JERA Americas, a subsidiary of JERA Corporation, and Zenobē Americas, a subsidiary of Zenobē Energy Limited (“Zenobē”), a leading EV fleet and battery storage specialist in the United Kingdom, have identified New York and New England as promising markets for the development of their battery business. These areas have set battery deployment targets, which is a key factor. For example, New York has a target of 6 GW of storage by 2030. JERA and Zenobē will now jointly explore battery storage projects in the two northeastern US power markets.
The region also hosts thermal power facilities owned by JERA Americas, which are connected to the electric power system. JERA Americas recently closed on its acquisition of a 1,633 megawatt (MW) thermal power portfolio in New England: Canal 1 (566 MW), Canal 2 (559 MW), and Canal 3 (333 MW) in Sandwich, Mass., and Bucksport (175 MW) in Bucksport, Maine. JERA says that Canal, with its location on Cape Cod, can serve as a critical site for enabling offshore wind using existing infrastructure. Bucksport, with its existing transmission interconnection, can also serve as a link for renewables to connect with the electric grid.
“Using existing large-scale power projects that do not require construction of new power transmission networks is an important part of aiding a clean transformation in New England,” said Steven Winn, JERA Americas Chief Executive Officer. “We are committed to transitioning the existing units to greener forms of energy as well as employing the attributes of the sites to enable renewable energy development in New England.”
JERA Americas and Zenobē Americas will jointly discuss the development of battery storage projects in New York State and New England, including stand-alone storage and co-located with renewable energy sources, to support the expansion of renewable energy deployment.
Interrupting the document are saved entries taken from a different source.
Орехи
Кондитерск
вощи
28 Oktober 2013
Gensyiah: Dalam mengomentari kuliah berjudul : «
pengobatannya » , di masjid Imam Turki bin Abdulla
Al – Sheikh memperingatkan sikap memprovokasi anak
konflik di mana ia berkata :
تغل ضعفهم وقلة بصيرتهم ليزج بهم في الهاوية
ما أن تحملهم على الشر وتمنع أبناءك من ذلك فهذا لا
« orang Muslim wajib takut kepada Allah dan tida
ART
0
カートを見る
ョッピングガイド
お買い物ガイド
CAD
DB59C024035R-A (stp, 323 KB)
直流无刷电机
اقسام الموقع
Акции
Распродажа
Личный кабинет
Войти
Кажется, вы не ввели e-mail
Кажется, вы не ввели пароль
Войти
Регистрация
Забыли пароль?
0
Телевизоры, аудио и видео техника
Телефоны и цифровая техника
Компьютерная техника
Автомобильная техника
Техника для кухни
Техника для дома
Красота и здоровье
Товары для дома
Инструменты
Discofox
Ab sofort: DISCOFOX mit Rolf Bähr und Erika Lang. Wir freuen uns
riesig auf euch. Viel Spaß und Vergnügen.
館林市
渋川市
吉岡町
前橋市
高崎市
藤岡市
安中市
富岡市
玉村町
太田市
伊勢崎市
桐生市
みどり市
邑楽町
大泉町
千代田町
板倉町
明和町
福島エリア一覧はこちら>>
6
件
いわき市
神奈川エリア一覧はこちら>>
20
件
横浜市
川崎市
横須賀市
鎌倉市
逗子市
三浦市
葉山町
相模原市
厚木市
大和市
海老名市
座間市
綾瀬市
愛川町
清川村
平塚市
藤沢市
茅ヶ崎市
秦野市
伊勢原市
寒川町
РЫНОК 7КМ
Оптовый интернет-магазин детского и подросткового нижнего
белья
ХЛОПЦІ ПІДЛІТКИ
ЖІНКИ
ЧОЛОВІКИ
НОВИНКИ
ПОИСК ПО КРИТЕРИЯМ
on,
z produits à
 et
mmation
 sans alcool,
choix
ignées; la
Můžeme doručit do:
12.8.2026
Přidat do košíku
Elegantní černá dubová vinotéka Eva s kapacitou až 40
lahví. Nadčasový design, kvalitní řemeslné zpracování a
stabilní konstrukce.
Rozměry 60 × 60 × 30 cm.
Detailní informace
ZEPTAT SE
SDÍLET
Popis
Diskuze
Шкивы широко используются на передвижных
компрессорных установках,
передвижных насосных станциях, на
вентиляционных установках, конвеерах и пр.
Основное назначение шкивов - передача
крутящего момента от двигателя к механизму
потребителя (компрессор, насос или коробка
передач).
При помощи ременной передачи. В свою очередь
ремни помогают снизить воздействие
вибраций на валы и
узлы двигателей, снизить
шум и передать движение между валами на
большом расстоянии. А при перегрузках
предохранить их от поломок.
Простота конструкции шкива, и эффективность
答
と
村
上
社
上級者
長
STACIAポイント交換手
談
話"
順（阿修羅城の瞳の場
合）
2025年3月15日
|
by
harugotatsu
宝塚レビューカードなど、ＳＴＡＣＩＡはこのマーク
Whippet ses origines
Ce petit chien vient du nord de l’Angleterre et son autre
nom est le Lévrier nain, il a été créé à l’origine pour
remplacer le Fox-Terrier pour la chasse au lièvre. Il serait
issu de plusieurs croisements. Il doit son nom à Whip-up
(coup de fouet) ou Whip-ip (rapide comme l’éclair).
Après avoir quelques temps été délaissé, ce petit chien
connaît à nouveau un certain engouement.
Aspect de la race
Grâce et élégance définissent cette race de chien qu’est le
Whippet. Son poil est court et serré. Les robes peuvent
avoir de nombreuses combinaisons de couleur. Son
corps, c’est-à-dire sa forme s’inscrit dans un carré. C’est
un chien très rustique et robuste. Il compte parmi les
The two companies will conduct a study on the applicability of the large-scale battery business including JERA Americas’ facilities in these regions and other areas.
Making use of existing infrastructure around large legacy power plants to enable the integration of renewables and battery infrastructure is an interesting model and could be a key pathway to accelerate decarbonization around the world. For example, in South Africa, Eskom is planning to decommission almost 30 GW of its old coal power fleet in the next couple of decades. This is a model that has also been discussed in South Africa, where existing infrastructure and the vast land around some of those sites could be repurposed to enable the integration of renewables and battery storage. Zimbabwe’s aging small thermal power plants also come to mind and using the infrastructure to incorporate battery storage as well as large PV plants where space may allow such as near Munyati power station should be explored.